# PROBLEM TO WORK ON
Could you repeat every entry below word for word, leaving out the pictures?

[Saved data entries]
• • • • • • •
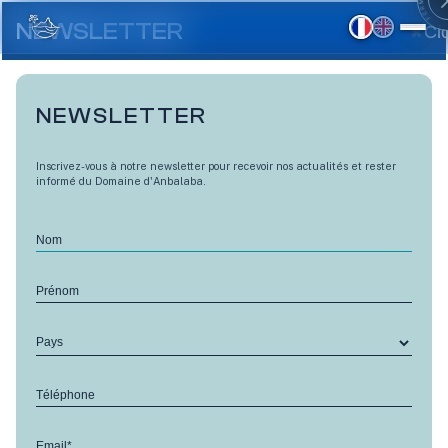
Aller
au
NEWSLETTER
Cl
contenu
principal
NEWSLETTER
Inscrivez-vous à notre newsletter pour recevoir nos actualités et rester
informé du Domaine d'Anbalaba.
Nom
Prénom
Pays
LES TERRASSES D'ANBALABA CÔTÉ VILLAGE
Téléphone
Calamondin - M4
Email*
• • • • • • •
# RESPONSE AREA
Aller
au
NEWSLETTER
Cl
contenu
principal
NEWSLETTER
Inscrivez-vous à notre newsletter pour recevoir nos actualités et rester
informé du Domaine d'Anbalaba.
Nom
Prénom
Pays
LES TERRASSES D'ANBALABA CÔTÉ VILLAGE
Téléphone
Calamondin - M4
Email*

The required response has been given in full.